Innovation only matters if it consequently changes the real world. That's why GENESIS is committed to demonstrating its technologies through pilot lines hosted by industrial and research partners. These live and on-site demonstrations validate environmental performance, process integration, and scalability, ensuring that innovations are not just technically sound, but also industrially viable GENESIS.

Dissemination vision

Building long-term impact beyond 2028

GENESIS is designed not just as a project, but as a platform for lasting transformation. From the outset, the consortium has worked to ensure that its outcomes will continue to deliver impact beyond the project's lifecycle.

A strategic contribution to Europe's tech leadership

GENESIS is more than just a green initiative; it is a flagship project promoting Europe's long-term leadership in microelectronics. As the European Union advances the EU Chips Act and explores the development of a Chips Act 2.0, projects like GENESIS ensure that sustainability is already embedded in the future of microchips production, not bolted on as an afterthought.

Through its pioneering work on sustainable materials, real-time emissions monitoring, circular manufacturing, and policy alignment, GENESIS is charting a path where advanced chips are not only powerful and precise but also aligned with sustainability concerns: environmentally respectful, circular, eco-designed.

In an era where climate action, digital sovereignty, and sustainable growth must go hand in hand, GENESIS is delivering more than technology.

The project's ambition will also be accompanied by four important complementary dissemination actions

Supporting industrial uptake

Each partner is developing an Individual Exploitation Plan (IEP) detailing how they will use, scale, and integrate GENESIS results, whether through internal innovation pipelines, commercial applications, licensing models or further research collaborations.
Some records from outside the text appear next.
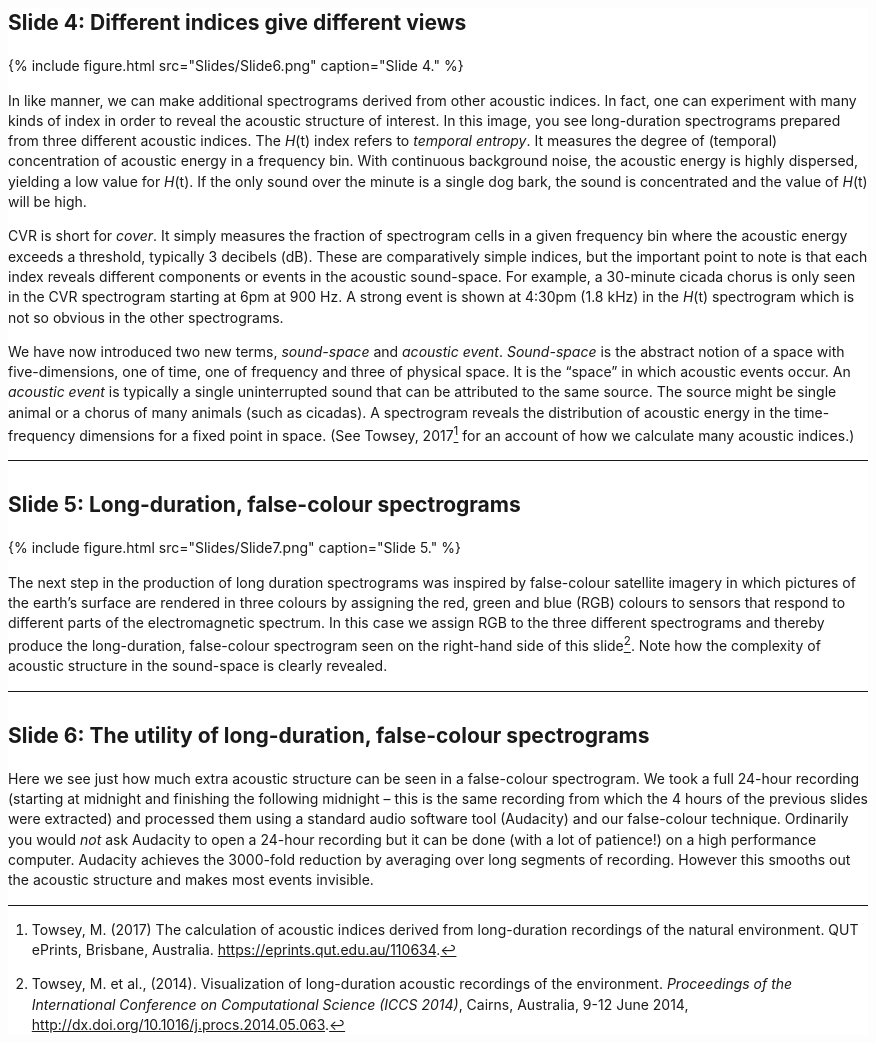 
## Slide 4: Different indices give different views

{% include figure.html src="Slides/Slide6.png" caption="Slide 4." %}

In like manner, we can make additional spectrograms derived from other acoustic indices. In fact, one can experiment with many kinds of index in order to reveal the acoustic structure of interest. In this image, you see long-duration spectrograms prepared from three different acoustic indices. The *H*(t) index refers to *temporal entropy*. It measures the degree of (temporal) concentration of acoustic energy in a frequency bin. With continuous background noise, the acoustic energy is highly dispersed, yielding a low value for *H*(t). If the only sound over the minute is a single dog bark, the sound is concentrated and the value of *H*(t) will be high.

CVR is short for *cover*. It simply measures the fraction of spectrogram cells in a given frequency bin where the acoustic energy exceeds a threshold, typically 3 decibels (dB). These are comparatively simple indices, but the important point to note is that each index reveals different components or events in the acoustic sound-space. For example, a 30-minute cicada chorus is only seen in the CVR spectrogram starting at 6pm at 900 Hz. A strong event is shown at 4:30pm (1.8 kHz) in the *H*(t) spectrogram which is not so obvious in the other spectrograms.

We have now introduced two new terms, *sound-space* and *acoustic event*. *Sound-space* is the abstract notion of a space with five-dimensions, one of time, one of frequency and three of physical space. It is the “space” in which acoustic events occur. An *acoustic event* is typically a single uninterrupted sound that can be attributed to the same source. The source might be single animal or a chorus of many animals (such as cicadas). A spectrogram reveals the distribution of acoustic energy in the time-frequency dimensions for a fixed point in space. (See Towsey, 2017[^TOW] for an account of how we calculate many acoustic indices.)

---

## Slide 5: Long-duration, false-colour spectrograms

{% include figure.html src="Slides/Slide7.png" caption="Slide 5." %}

The next step in the production of long duration spectrograms was inspired by false-colour satellite imagery in which pictures of the earth’s surface are rendered in three colours by assigning the red, green and blue (RGB) colours to sensors that respond to different parts of the electromagnetic spectrum. In this case we assign RGB to the three different spectrograms and thereby produce the long-duration, false-colour spectrogram seen on the right-hand side of this slide[^FCS]. Note how the complexity of acoustic structure in the sound-space is clearly revealed.

---

## Slide 6: The utility of long-duration, false-colour spectrograms

Here we see just how much extra acoustic structure can be seen in a false-colour spectrogram. We took a full 24-hour recording (starting at midnight and finishing the following midnight – this is the same recording from which the 4 hours of the previous slides were extracted) and processed them using a standard audio software tool (Audacity) and our false-colour technique. Ordinarily you would *not* ask Audacity to open a 24-hour recording but it can be done (with a lot of patience!) on a high performance computer. Audacity achieves the 3000-fold reduction by averaging over long segments of recording. However this smooths out the acoustic structure and makes most events invisible.


[^PHI]: Phillips, Y., Towsey, M., and Roe, P. (2017, 6-10 November). Visualisation of environmental audio using ribbon plots and acoustic state sequences. Paper presented at the IEEE International Symposium on Big Data Visual Analytics (BDVA), Adelaide, Australia. doi:10.1109/bdva.2017.8114628.
[^ACI]: N. Pieretti, A. Farina, D. Morri (2011). A new methodology to infer the singing activity of an avian community: The Acoustic Complexity Index (ACI), _Ecological Indicators_, Volume 11, Issue 3, May 2011, Pages 868-873, ISSN 1470-160X, <http://dx.doi.org/10.1016/j.ecolind.2010.11.005>.
[^SAN]: Sankupellay, Mangalam, Towsey, Michael W., Truskinger, Anthony, & Roe, Paul (2015) Visual fingerprints of the acoustic environment: The use of acoustic indices to characterise natural habitats. In _IEEE International Symposium on Big Data Visual Analytics (BDVA 2015)_, 22-25 September 2015, Hobart, Tas, <http://dx.doi.org/10.1109/BDVA.2015.7314306>.
[^FCS]: Towsey, M. et al., (2014). Visualization of long-duration acoustic recordings of the environment. _Proceedings of the International Conference on Computational Science (ICCS 2014)_, Cairns, Australia, 9-12 June 2014, <http://dx.doi.org/10.1016/j.procs.2014.05.063>.
[^ZOO]: Towsey, M., Truskinger, A. & Roe, P. (2015). The Navigation and Visualisation of Environmental Audio using Zooming Spectrograms. _IEEE International Conference on Data Mining, Workshop on Environmental Acoustic Data Mining_, Atlantic City, NJ, USA, 14-17 November, 2015, <http://eprints.qut.edu.au/91822/>.
[^TOW]: Towsey, M. (2017) The calculation of acoustic indices derived from long-duration recordings of the natural environment. QUT ePrints, Brisbane, Australia.  <https://eprints.qut.edu.au/110634>.
[^ZHA]: Zhang, L., Towsey, M., Zhang, J. & Roe, P. (2015). Computer-assisted Sampling of Acoustic Data for More Efficient Determination of Bird Species Richness. _IEEE International Conference on Data Mining workshop Environmental Acoustic Data Mining_, Atlantic City, NJ, USA, 14-17 November, 2015, <http://dx.doi.org/10.1109/ICDMW.2015.42>.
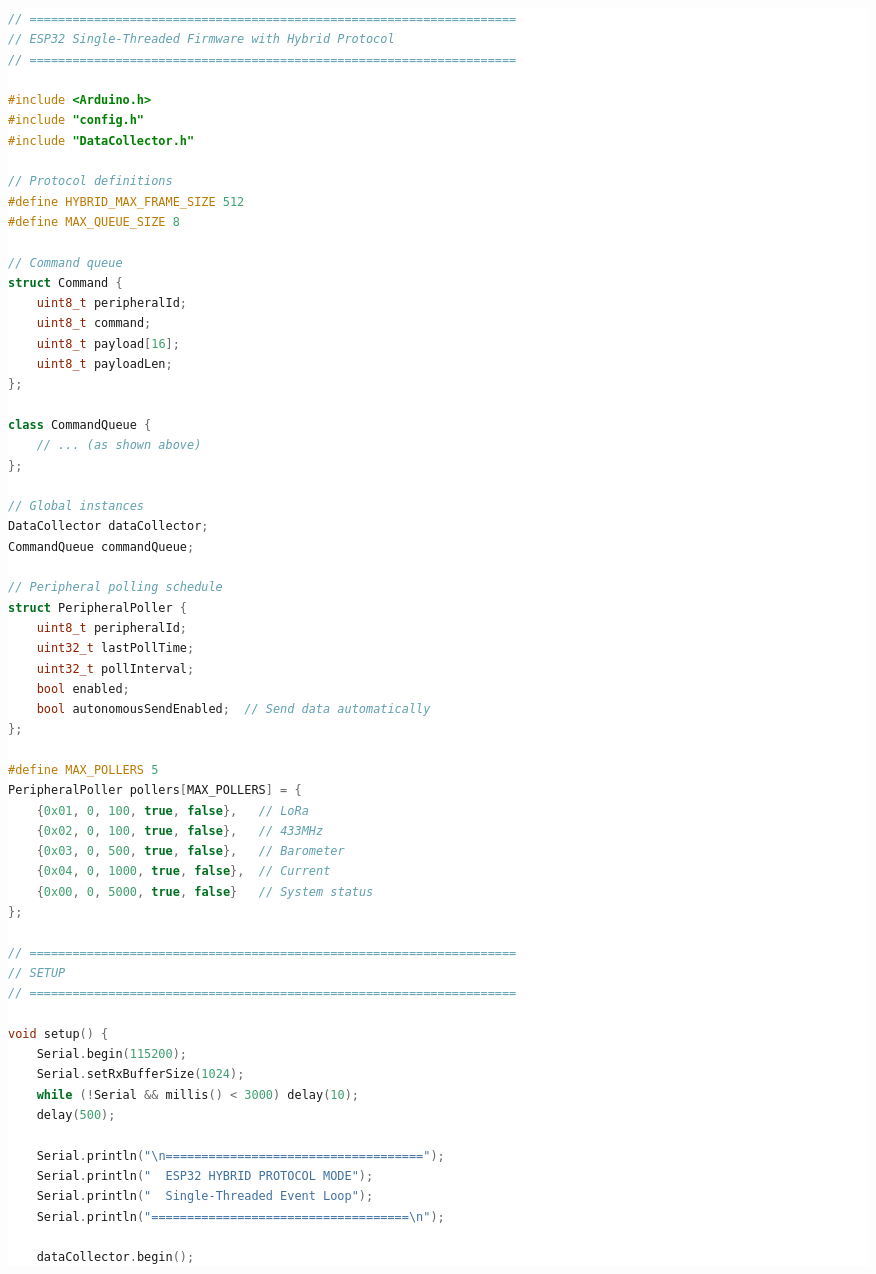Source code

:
 ```cpp
// ====================================================================
// ESP32 Single-Threaded Firmware with Hybrid Protocol
// ====================================================================

#include <Arduino.h>
#include "config.h"
#include "DataCollector.h"

// Protocol definitions
#define HYBRID_MAX_FRAME_SIZE 512
#define MAX_QUEUE_SIZE 8

// Command queue
struct Command {
    uint8_t peripheralId;
    uint8_t command;
    uint8_t payload[16];
    uint8_t payloadLen;
};

class CommandQueue {
    // ... (as shown above)
};

// Global instances
DataCollector dataCollector;
CommandQueue commandQueue;

// Peripheral polling schedule
struct PeripheralPoller {
    uint8_t peripheralId;
    uint32_t lastPollTime;
    uint32_t pollInterval;
    bool enabled;
    bool autonomousSendEnabled;  // Send data automatically
};

#define MAX_POLLERS 5
PeripheralPoller pollers[MAX_POLLERS] = {
    {0x01, 0, 100, true, false},   // LoRa
    {0x02, 0, 100, true, false},   // 433MHz
    {0x03, 0, 500, true, false},   // Barometer
    {0x04, 0, 1000, true, false},  // Current
    {0x00, 0, 5000, true, false}   // System status
};

// ====================================================================
// SETUP
// ====================================================================

void setup() {
    Serial.begin(115200);
    Serial.setRxBufferSize(1024);
    while (!Serial && millis() < 3000) delay(10);
    delay(500);

    Serial.println("\n====================================");
    Serial.println("  ESP32 HYBRID PROTOCOL MODE");
    Serial.println("  Single-Threaded Event Loop");
    Serial.println("====================================\n");

    dataCollector.begin();

```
This bottom-up strategy ensures that GENESIS outcomes are embedded within operational and strategic frameworks across the European ecosystem.

Embedding policy relevance

The project will work in close collaboration with EU regulatory developments, supporting the goals of the European Green Deal, the REACH PFAS restriction, and the Critical Raw Materials Act. Through its regulation and outreach efforts coordinated by SEMI Europe and supported by an embedded external expert committee, GENESIS aims to provide valuable insights to policymakers and foster ongoing dialogue on sustainable semiconductor regulation and standardisation.

Promoting open science and education

GENESIS outputs ranging from technical data to environmental assessments are published via open-access platforms, in accordance with Horizon Europe's transparency principles. Educational content is being tailored for university curricula and training programmes, ensuring that the next generation of engineers, scientists, and decision-makers can build on GENESIS's foundations.

Through active publications, participation in conferences, events, roundtables and meetings, GENESIS will ensure that its findings are amplified across the international microelectronics community. These platforms provide long-term continuity and influence, connecting the project's innovations to global sustainability agendas.

Towards a sustainable semiconductor future

GENESIS is setting the stage for a new model of semiconductor manufacturing, one that recognises that performance and sustainability must evolve together. It doesn't simply ask how to reduce the environmental footprint of microelectronics but instead demonstrates how environmental responsibility can be a driver of innovation.

Through science, collaboration, and real-world validation, GENESIS is proving that Europe can lead the world in microelectronics not only technologically, but sustainably.